The essay itself runs 1857 words. What an irony (one which I did not notice until today) that it was in 1857 that the Supreme Court issued its infamous Dred Scott v. Sandford decision. It was horrible on any number of grounds but worst of all for concluding that people of African descent imported into the United States and held as slaves, or their descendants--whether they themselves were slaves or freed--could never be citizens of the United States, because they were not protected by the Constitution.

Jackson's essay, by contrast, was inspirational, inclusive, and concludes with a question as searching and telling today as it was when it was written almost 33 years ago. Jackson sets the stage by reminding us that, as a minister of the Gospel, he serves "a forgiving God," and that extends to abortion.

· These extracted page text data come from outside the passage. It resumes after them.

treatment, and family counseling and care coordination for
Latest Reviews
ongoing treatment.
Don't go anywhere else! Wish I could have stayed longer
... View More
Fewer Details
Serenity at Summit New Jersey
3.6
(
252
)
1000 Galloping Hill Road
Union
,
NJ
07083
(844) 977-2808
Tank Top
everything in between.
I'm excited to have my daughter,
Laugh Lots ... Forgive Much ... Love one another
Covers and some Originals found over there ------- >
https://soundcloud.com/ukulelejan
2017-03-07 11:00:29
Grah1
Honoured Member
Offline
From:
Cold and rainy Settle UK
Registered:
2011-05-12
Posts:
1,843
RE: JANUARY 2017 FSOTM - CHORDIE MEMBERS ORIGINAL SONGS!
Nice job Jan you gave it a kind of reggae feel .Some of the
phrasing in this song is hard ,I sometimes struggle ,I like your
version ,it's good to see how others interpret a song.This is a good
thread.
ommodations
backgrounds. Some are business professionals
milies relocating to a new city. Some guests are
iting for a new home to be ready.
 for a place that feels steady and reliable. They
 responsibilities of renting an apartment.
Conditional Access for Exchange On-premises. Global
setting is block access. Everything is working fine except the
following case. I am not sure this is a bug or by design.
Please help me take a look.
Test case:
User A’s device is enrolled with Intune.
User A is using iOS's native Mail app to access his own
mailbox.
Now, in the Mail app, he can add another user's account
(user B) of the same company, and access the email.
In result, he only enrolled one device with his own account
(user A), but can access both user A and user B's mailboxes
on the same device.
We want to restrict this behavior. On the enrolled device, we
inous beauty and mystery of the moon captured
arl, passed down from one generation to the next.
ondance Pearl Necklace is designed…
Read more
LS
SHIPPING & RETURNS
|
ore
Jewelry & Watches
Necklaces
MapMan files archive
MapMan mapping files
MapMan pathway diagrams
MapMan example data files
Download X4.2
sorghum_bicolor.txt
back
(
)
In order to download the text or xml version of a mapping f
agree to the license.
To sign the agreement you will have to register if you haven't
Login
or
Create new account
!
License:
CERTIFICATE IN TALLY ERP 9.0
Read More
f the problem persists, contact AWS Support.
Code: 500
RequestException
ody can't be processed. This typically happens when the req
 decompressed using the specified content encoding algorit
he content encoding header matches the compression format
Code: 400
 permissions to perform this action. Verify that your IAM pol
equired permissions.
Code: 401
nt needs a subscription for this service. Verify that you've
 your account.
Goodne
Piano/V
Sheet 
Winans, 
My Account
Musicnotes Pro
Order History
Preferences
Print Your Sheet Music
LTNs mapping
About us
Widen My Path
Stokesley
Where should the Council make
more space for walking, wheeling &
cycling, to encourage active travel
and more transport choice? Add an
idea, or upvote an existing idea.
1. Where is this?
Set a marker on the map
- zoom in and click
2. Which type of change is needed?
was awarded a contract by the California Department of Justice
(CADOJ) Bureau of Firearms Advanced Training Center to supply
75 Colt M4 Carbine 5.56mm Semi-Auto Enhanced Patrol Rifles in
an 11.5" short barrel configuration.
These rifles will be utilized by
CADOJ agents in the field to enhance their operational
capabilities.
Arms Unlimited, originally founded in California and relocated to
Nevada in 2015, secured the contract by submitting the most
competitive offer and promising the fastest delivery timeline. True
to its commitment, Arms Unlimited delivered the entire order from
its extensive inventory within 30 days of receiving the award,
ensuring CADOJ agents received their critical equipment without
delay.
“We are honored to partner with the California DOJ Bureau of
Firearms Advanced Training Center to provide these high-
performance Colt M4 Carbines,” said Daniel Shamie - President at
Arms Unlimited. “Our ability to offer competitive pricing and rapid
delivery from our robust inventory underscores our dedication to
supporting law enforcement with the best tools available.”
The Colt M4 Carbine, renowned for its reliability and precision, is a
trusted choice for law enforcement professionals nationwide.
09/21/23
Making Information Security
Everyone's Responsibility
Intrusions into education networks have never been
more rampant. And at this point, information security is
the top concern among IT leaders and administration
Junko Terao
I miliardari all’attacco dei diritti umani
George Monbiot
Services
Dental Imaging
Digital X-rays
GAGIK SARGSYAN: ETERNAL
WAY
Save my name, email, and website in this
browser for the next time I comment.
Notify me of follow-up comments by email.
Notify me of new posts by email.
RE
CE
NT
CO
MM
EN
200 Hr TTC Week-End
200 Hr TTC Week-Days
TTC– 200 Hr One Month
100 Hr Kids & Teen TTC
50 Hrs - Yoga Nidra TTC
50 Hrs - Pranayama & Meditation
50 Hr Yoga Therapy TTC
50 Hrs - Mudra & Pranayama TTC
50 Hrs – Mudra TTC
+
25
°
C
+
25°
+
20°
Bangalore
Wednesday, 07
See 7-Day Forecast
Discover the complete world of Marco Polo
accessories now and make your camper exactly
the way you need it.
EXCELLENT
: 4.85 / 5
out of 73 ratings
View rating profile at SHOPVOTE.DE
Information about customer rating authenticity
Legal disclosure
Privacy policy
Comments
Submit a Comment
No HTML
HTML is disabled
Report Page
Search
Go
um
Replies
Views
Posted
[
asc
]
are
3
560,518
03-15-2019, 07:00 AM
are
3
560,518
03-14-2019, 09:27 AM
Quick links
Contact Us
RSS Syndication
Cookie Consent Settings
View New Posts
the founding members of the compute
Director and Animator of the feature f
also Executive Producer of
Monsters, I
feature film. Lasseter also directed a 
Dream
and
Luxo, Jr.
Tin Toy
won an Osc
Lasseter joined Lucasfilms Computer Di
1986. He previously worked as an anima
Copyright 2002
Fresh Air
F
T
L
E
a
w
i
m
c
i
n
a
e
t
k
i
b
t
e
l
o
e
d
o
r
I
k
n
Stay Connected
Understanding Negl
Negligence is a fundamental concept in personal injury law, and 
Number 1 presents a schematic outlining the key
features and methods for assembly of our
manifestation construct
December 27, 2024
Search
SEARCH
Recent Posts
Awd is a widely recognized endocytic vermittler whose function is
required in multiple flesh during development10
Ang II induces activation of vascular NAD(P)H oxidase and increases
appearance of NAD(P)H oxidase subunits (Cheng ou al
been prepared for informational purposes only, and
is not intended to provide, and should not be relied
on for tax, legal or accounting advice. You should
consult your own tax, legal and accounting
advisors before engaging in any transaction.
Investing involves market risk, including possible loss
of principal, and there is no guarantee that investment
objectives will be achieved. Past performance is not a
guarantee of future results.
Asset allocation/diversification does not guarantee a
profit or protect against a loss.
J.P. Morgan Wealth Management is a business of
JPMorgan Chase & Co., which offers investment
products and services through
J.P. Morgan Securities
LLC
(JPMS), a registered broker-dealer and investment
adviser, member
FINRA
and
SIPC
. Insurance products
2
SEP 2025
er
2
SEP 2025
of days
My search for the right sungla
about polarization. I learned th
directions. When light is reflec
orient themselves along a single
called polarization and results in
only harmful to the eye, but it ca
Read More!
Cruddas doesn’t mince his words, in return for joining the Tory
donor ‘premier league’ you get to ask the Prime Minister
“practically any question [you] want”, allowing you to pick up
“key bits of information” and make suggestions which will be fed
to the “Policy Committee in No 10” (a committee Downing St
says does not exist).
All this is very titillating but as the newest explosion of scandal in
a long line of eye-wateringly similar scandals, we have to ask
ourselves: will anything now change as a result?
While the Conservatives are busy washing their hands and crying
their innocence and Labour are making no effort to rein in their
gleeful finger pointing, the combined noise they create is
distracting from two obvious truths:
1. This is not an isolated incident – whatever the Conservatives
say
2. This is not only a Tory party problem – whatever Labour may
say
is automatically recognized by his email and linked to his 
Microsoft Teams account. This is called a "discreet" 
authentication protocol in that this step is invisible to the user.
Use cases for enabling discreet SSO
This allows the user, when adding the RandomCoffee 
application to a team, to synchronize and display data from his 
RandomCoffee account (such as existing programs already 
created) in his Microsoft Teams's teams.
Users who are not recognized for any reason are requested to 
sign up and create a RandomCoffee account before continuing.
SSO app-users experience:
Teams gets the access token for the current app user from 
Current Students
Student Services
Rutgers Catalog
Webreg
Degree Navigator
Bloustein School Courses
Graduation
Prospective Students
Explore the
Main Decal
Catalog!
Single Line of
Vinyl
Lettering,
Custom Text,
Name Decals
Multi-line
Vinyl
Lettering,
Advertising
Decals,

But suppose, he asks, "one is so hard-hearted and so indifferent to life until he assumes that there is nothing for which to be forgiven. What happens to the mind of a person, and the moral fabric of a nation, that accepts the aborting of the life of a baby without a pang of conscience? What kind of a person, and what kind of a society will we have 20 years hence if life can be taken so casually?

"It is that question, the question of our attitude, our value system, and our mind-set with regard to the nature and worth of life itself that is the central question confronting mankind. Failure to answer that question affirmatively may leave us with a hell right here on earth."